Over the next four years, I watched alongside other cariocas as each of these projects unraveled due to poor planning, lack of funding, or misplaced priorities. This failure after a period of heightened expectations made the heartbreak of covering Rio over the next four years even more acute.

How do the city's residents whom you've interviewed feel about this image? 

There is a frustration there, a sense they’ve been victims of a bait-and-switch. Locals were told that hosting these huge events was an honor that reflected their country’s growth, that would consolidate Rio’s, and Brazil’s image abroad and bring concrete improvements: urban renewal, tourist dollars, investment. What they saw instead were a series of transformation that, broadly speaking, funneled more improvements, resources and benefits to the same narrow, powerful elite as always, increasing the inequality that marked the city.

There were new transportation corridors, for example, but they converged on the city’s west side. This is a region that is growing, but it is also Rio’s most affluent segment, a landscape of gated communities, high-end malls and highways. The working class neighborhoods in the north, which suffer from hours-long traffic bottlenecks daily, saw none improvements at all. The program that promised basic sanitation and infrastructure to Rio’s favelas, called Morar Carioca, was never funded. The UPP program, which has a host of problems in the way it was implemented, largely serves favelas that surround the city’s posh neighborhoods and the main sports arena.

What is Rio's image within Brazil? Have preparations for the mega-events affected this?

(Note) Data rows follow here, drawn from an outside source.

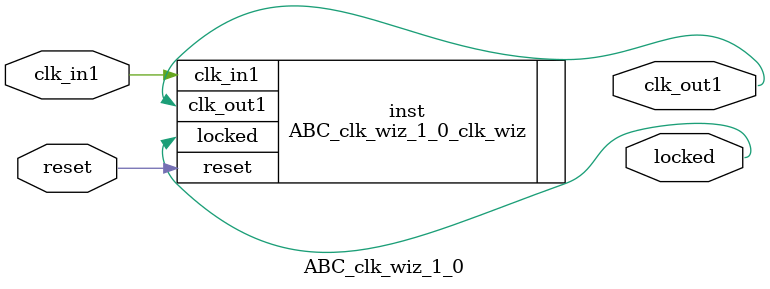
<source format=v>


`timescale 1ps/1ps

(* CORE_GENERATION_INFO = "ABC_clk_wiz_1_0,clk_wiz_v6_0_2_0_0,{component_name=ABC_clk_wiz_1_0,use_phase_alignment=true,use_min_o_jitter=false,use_max_i_jitter=false,use_dyn_phase_shift=false,use_inclk_switchover=false,use_dyn_reconfig=false,enable_axi=0,feedback_source=FDBK_AUTO,PRIMITIVE=MMCM,num_out_clk=1,clkin1_period=10.000,clkin2_period=10.000,use_power_down=false,use_reset=true,use_locked=true,use_inclk_stopped=false,feedback_type=SINGLE,CLOCK_MGR_TYPE=NA,manual_override=false}" *)

module ABC_clk_wiz_1_0 
 (
  // Clock out ports
  output        clk_out1,
  // Status and control signals
  input         reset,
  output        locked,
 // Clock in ports
  input         clk_in1
 );

  ABC_clk_wiz_1_0_clk_wiz inst
  (
  // Clock out ports  
  .clk_out1(clk_out1),
  // Status and control signals               
  .reset(reset), 
  .locked(locked),
 // Clock in ports
  .clk_in1(clk_in1)
  );

endmodule

</source>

Rio has always been Brazil’s showcase city, its source of pride. Sao Paulo is bigger, more powerful; it’s the financial and industrial center. Brasilia is the political capital. But although Rio has suffered for decades -- it has suffered a loss of position, money and industry since the 1960s -- it has never lost its charm and the grip it has on the imagination.

Any Brazilian can sing along with “Cidade Maravilhosa,” Rio’s unofficial anthem, which calls the city by the bay ‘the heart of Brazil.’ All Brazilians were bursting with pride when Rio got the 2016 Games. As then-president Lula said, Rio’s Olympics is Brazil’s Olympics.  So when the question of whether the investment required to host the Games is worthwhile comes up, it is not only a question for cariocas, or Rio locals; it’s a question for all Brazilians. The uncertainties felt in Rio are very much shared by the country.

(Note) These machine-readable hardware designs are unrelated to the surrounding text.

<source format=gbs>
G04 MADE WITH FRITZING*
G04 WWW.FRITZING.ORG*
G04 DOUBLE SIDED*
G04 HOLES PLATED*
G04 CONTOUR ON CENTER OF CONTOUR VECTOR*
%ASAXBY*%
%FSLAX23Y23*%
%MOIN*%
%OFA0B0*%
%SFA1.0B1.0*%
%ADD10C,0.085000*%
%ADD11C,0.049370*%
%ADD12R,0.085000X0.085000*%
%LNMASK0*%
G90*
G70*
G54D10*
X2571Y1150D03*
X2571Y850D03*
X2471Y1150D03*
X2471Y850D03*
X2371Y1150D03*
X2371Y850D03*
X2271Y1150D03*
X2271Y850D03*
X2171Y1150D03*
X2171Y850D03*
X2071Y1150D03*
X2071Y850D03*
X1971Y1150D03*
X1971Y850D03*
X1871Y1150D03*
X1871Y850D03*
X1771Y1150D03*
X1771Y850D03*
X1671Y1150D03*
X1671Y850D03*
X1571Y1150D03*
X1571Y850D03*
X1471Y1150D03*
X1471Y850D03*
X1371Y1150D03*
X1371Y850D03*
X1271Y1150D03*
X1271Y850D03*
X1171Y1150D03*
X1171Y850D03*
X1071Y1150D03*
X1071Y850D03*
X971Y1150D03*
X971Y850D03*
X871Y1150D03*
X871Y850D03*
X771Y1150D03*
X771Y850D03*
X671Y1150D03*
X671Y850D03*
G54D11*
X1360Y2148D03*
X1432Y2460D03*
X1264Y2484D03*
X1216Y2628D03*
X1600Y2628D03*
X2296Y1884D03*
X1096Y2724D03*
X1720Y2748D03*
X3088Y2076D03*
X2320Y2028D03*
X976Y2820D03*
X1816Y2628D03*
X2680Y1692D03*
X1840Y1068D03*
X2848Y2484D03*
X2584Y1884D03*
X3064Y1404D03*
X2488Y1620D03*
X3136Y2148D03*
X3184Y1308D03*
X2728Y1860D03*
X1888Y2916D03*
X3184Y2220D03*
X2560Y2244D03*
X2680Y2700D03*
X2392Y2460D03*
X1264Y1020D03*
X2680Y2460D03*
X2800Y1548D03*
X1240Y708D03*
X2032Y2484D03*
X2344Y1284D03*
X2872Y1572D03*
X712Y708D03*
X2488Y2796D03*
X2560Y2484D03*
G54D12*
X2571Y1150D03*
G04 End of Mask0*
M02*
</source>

You were born in Brazil but have lived in Iraq, Malta, Libya, Spain, France, and the U.S. How did this international pedigree inform your writing of Dancing with the Devil?

When I returned in 2010 I was drawn by for professional reasons -- the country was going through tremendous change and the world was watching -- but I also had personal motives. Brazil was the country on my passport, but although I spoke the language and it was home to all of my family, I had never lived there as an adult, and I’d never focused my professional scrutiny on it. I wanted to see what it would be like to live there, to be a Brazilian among Brazilians, after a lifetime spent as a foreigner, living in and writing about the countries of others.

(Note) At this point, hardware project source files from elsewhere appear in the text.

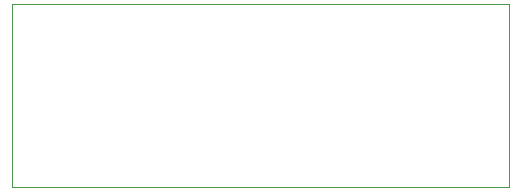
<source format=gko>
G04*
G04 #@! TF.GenerationSoftware,Altium Limited,Altium Designer,22.10.1 (41)*
G04*
G04 Layer_Color=16711935*
%FSTAX24Y24*%
%MOIN*%
G70*
G04*
G04 #@! TF.SameCoordinates,87BD3A09-32BE-4FA1-A735-6A54E07DCED2*
G04*
G04*
G04 #@! TF.FilePolarity,Positive*
G04*
G01*
G75*
%ADD58C,0.0004*%
D58*
X006477Y011361D02*
X023013D01*
Y005259D02*
Y011361D01*
X006477Y005259D02*
X023013D01*
X006477D02*
Y011361D01*
M02*

</source>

It was often very hard. Confronting the disparity between the Brazil I’d known as a child and had to a certain extent romanticized over the years and what I saw as a reporter was difficult. Writing the book pushed this even further than being a correspondent had. It required me to revaluate a lot of certainties I’d held dear. I did not want to lower my expectations when covering my own country; I wanted to, and I think I did, hold Brazil to the same standards as I held any other place, even if what I learned or what I saw left me very frustrated and affected me personally in ways I had not expected. 

All told, this exercise of examining my own country in the same light as others was a very valuable experience, even if it had its painful moments -- a little like a teenager who grows up and develops a new, adult relationship with a parent. There are rocky moments, but the new connection is stronger for it.